As well as bonding with your new baby, breastfeeding provides all the nutrition your growing baby needs, while also reducing their risk of stomach upsets, coughs and colds, ear infections, diabetes, asthma and eczema, obesity and high blood pressure later in life. It’s not just baby who benefits, either, breastfeeding can reduce mum’s risk of breast and ovarian cancer and osteoporosis.

It is recommended that you breastfeed your baby exclusively for the first six months (26 weeks), but at around six months it is time to introduce spoonfeeds. However, the exact age differs from child to child.

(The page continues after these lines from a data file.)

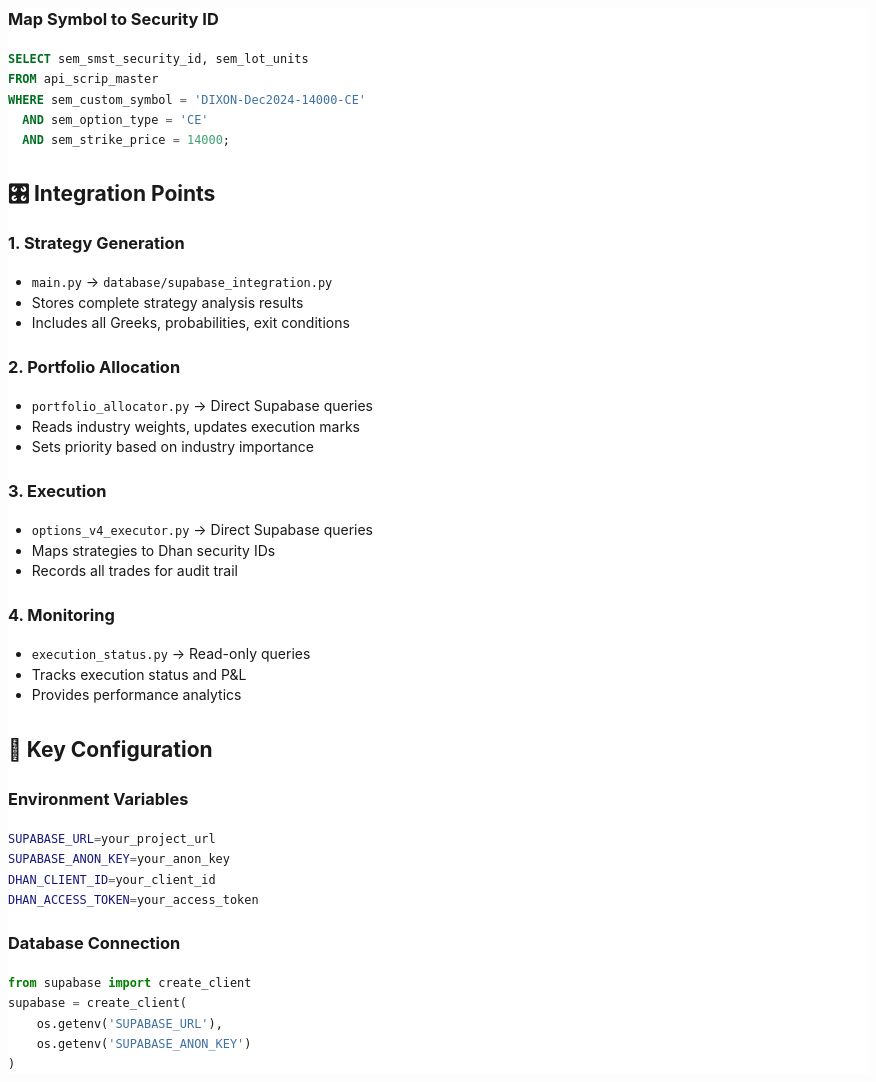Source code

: ### **Map Symbol to Security ID**
```sql
SELECT sem_smst_security_id, sem_lot_units
FROM api_scrip_master
WHERE sem_custom_symbol = 'DIXON-Dec2024-14000-CE'
  AND sem_option_type = 'CE'
  AND sem_strike_price = 14000;
```

## 🎛️ Integration Points

### **1. Strategy Generation**
- `main.py` → `database/supabase_integration.py`
- Stores complete strategy analysis results
- Includes all Greeks, probabilities, exit conditions

### **2. Portfolio Allocation**
- `portfolio_allocator.py` → Direct Supabase queries
- Reads industry weights, updates execution marks
- Sets priority based on industry importance

### **3. Execution**
- `options_v4_executor.py` → Direct Supabase queries
- Maps strategies to Dhan security IDs
- Records all trades for audit trail

### **4. Monitoring**
- `execution_status.py` → Read-only queries
- Tracks execution status and P&L
- Provides performance analytics

## 🔧 Key Configuration

### **Environment Variables**
```bash
SUPABASE_URL=your_project_url
SUPABASE_ANON_KEY=your_anon_key
DHAN_CLIENT_ID=your_client_id
DHAN_ACCESS_TOKEN=your_access_token
```

### **Database Connection**
```python
from supabase import create_client
supabase = create_client(
    os.getenv('SUPABASE_URL'),
    os.getenv('SUPABASE_ANON_KEY')
)
```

Although some babies may start spoonfeeds from as early as four months (17 weeks), babies who are born full-term should not take spoonfeeds before then, or later than six months, while pre-term babies should start spoonfeeds from five to seven months after their birth.

First foods are usually smooth and runny with no lumps. The most suitable first foods are vegetable purees, fruit purees and baby rice, but not all at once. It is recommended that you give your baby one new food at a time and at least a day apart. It is also advisable to introduce savoury purees before sweet purees.

It is important to note that your baby will need some vital nutrients at this stage, such as iron, vitamin D and omega 3 fatty acids. Babies are born with a store of iron that lasts until they are about six months but from then on they will need to get it from their diet. Include foods such as red meat, eggs, beans, dark green vegetables and baby cereals with added iron.

All babies are advised to take a vitamin D3 supplement, but it is particularly important for babies who have dark skin or who are breastfed. Babies should be given 5mg vitamin D3-only supplement daily from birth to 12 months.

The best source of omega 3 is oily fish, such as salmon and mackerel.

Choosing the right time to introduce spoonfeeding is important to how successful it will be. Generally, your baby should be relaxed and alert -- a sleepy or cranky baby will not be interested in trying new tastes and textures. If your baby is very hungry, it is a good idea to give them some milk (breast or formula) first but try not to give them too much as they may not try the spoonfeed.

Start with one teaspoon (though your baby may take more than one teaspoon), then follow with the rest of their milk feed. When your baby is taking about five to six teaspoons at one feed, it is time to progress by introducing a second spoonfeed. You can spread out your baby's milk and spoonfeeds throughout the day once your baby is established on spoonfeeds. If your baby is on formula, aim to give them at least 500ml to 600ml per day until they are one.

Contrary to previous guidelines, allergenic foods (wheat, cow's milk, cheese, yogurt, fish, nuts and eggs) can be given to your baby from four months and gluten should be introduced no later than seven months (30 weeks). These foods should be introduced gradually, starting with small amounts and increasing over time so that your baby can be monitored for any adverse reaction to particular foods. The risk of coeliac disease is further decreased if you continue to breastfeed while introducing gluten into your baby's diet. Your baby should not be given cow's milk as a drink before 12 months.

Avoid gravy and stock cubes (as these are high in salt), nuts (because of the risk of choking), unpasteurised foods, raw honey and pate (for babies under one). If your baby seems thirsty and not hungry (especially in the hot weather), offer them cooled, boiled water from a cup. Steer clear of fruit juices, though, as these can still cause tooth decay, even those containing natural sugars!